La BITD française regroupe aujourd’hui près de 2 000 entreprises, qui réalisent un chiffre d’affaires total de 30 milliards d’euros. Ces fleurons de la défense nationale occupent déjà une place majeure dans le processus de fabrication de nos armes et la création de l’AID, placée sous le contrôle de la DGA, n’y est pas étrangère.

Reconnues notamment pour leur qualité, ces pépites technologiques françaises suscitent déjà un fort intérêt chez les investisseurs étrangers. Certaines d’entre elles rencontrent toutefois des difficultés de financement qui entravent leur développement, malgré l’intervention de l’État pour assurer leur sécurité financière, via des contrats avec l’armée française. Preligens a ainsi signé un contrat de 240 millions d’euros sur sept ans avec la direction générale de l’armement.

Des sociétés comme Latecoere, Photonis, Aubert & Duval, Exxelia ou encore Segault sont déjà passées sous pavillon étranger, ce qui illustre les fragilités de notre pays en matière de financement et de protection des entreprises.

- Informations affichées:
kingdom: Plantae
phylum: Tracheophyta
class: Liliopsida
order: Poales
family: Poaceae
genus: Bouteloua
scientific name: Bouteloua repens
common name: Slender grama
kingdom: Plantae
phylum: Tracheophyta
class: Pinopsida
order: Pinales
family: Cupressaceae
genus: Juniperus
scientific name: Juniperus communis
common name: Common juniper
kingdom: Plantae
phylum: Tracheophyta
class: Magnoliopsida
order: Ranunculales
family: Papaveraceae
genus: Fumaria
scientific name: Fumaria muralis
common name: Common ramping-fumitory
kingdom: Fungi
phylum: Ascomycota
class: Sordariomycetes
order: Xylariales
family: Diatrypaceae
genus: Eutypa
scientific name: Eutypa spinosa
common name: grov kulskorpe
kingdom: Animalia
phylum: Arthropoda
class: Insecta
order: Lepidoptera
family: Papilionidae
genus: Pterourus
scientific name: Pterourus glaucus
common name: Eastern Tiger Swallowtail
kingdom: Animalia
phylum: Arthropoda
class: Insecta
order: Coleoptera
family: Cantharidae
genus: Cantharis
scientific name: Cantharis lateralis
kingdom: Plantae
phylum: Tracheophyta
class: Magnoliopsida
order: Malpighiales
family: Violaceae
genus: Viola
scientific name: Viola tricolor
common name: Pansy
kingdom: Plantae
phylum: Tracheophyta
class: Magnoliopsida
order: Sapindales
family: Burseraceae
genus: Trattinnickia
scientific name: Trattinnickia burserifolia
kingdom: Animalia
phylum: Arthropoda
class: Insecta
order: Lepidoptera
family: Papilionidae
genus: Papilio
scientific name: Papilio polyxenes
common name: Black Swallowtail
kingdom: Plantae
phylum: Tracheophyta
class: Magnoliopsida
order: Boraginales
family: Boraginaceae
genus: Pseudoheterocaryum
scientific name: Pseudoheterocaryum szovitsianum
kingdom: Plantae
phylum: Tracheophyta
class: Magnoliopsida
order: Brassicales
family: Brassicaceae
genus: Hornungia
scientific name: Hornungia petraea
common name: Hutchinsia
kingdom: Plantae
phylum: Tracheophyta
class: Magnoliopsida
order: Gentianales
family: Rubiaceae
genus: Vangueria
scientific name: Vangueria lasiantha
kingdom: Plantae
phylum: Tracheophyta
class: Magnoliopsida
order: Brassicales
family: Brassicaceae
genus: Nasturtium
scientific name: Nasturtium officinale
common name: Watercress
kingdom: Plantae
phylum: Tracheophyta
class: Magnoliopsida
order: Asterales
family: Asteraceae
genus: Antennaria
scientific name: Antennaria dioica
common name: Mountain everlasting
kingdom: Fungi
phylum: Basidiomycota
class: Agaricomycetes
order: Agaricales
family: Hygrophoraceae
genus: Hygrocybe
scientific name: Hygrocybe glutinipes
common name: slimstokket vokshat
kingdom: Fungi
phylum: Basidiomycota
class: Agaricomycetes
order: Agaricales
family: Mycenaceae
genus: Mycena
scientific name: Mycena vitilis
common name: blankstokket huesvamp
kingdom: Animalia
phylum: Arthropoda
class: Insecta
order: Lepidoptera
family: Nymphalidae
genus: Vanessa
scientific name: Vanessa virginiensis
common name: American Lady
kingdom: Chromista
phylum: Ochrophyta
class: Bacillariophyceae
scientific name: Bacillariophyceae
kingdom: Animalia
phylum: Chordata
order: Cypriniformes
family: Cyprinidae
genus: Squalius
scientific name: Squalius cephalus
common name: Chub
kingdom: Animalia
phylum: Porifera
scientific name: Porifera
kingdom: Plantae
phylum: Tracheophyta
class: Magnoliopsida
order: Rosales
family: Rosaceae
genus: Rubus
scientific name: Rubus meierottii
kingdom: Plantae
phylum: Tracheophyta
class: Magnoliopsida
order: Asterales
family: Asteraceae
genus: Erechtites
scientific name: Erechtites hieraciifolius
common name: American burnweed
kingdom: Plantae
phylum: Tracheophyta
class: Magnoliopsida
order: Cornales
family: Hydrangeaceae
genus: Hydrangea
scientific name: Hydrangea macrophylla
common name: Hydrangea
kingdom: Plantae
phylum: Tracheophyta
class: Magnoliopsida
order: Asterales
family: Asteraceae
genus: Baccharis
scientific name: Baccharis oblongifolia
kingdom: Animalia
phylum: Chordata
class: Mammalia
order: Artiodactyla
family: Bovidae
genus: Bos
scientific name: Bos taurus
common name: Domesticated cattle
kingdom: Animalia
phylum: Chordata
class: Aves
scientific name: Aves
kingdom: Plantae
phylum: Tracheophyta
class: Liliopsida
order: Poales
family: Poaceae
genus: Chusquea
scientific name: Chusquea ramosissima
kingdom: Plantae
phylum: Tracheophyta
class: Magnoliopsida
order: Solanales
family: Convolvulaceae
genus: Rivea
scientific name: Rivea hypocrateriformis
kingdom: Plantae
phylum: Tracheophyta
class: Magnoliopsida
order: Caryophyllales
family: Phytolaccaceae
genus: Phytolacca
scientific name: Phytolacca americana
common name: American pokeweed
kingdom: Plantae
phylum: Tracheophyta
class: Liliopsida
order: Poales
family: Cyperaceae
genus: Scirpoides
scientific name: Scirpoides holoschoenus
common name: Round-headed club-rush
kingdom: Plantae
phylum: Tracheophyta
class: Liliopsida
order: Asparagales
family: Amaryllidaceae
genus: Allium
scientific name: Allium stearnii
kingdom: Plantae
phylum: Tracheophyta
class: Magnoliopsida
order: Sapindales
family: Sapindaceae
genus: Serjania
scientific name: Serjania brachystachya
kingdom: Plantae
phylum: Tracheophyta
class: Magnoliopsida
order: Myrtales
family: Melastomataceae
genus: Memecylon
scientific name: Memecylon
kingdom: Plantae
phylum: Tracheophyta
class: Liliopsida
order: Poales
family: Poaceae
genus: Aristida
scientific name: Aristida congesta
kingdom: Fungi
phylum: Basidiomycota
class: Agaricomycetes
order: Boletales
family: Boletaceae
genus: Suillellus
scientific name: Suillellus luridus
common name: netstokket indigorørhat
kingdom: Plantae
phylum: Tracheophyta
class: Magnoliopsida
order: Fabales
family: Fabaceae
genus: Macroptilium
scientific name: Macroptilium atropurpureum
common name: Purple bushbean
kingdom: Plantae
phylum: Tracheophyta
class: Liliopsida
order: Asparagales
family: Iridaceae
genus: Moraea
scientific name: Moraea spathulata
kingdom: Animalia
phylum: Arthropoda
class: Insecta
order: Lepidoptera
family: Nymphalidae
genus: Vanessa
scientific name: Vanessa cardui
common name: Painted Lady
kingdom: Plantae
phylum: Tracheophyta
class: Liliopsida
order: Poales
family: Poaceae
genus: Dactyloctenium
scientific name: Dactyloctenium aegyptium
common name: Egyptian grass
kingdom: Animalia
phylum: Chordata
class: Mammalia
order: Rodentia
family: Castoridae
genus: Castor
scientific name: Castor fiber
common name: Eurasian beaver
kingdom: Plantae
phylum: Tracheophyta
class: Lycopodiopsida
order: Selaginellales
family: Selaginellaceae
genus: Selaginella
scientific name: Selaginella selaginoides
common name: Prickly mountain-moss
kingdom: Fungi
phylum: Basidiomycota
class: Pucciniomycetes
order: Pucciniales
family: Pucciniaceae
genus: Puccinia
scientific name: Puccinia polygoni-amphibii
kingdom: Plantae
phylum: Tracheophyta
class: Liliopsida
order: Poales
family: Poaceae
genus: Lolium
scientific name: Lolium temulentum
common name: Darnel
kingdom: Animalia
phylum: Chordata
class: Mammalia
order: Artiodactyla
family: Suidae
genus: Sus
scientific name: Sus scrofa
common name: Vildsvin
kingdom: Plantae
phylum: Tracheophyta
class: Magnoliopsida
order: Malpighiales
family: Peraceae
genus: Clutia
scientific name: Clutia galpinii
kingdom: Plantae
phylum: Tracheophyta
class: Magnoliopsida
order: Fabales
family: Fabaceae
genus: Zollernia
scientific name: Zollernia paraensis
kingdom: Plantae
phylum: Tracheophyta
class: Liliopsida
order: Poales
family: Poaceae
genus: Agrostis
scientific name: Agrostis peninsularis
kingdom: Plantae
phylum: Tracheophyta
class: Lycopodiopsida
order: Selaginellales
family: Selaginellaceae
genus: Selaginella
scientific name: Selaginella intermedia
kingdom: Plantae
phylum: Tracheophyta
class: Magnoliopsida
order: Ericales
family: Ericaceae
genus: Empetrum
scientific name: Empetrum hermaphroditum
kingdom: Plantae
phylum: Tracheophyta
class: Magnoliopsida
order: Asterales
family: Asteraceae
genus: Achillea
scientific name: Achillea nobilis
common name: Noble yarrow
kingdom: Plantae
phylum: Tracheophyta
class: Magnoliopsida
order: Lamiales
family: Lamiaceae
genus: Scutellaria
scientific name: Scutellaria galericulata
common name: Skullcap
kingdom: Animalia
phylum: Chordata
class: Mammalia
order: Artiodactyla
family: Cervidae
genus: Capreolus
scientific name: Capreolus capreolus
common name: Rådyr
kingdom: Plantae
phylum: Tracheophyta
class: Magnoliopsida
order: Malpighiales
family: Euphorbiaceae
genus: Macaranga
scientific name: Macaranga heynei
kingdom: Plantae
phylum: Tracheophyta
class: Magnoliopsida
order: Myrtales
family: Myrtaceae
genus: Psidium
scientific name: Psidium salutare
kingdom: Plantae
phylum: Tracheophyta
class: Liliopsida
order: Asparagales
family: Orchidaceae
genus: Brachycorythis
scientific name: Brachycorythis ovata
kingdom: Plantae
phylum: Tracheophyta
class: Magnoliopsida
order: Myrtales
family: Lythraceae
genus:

- À faire:
• 1. Citez, s'il vous plaît, la partie du passage sur la BITD française comprise entre « La BITD française » et « est pas étrangère. », bornes incluses.
• 2. Selon le passage sur la BITD française, quel est le montant du contrat que Preligens a signé avec la direction générale de l'armement ?

- Résultats de l'exercice:
• 1.
La BITD française regroupe aujourd’hui près de 2 000 entreprises, qui réalisent un chiffre d’affaires total de 30 milliards d’euros. Ces fleurons de la défense nationale occupent déjà une place majeure dans le processus de fabrication de nos armes et la création de l’AID, placée sous le contrôle de la DGA, n’y est pas étrangère.

• 2. 240 millions d'euros sur sept ans.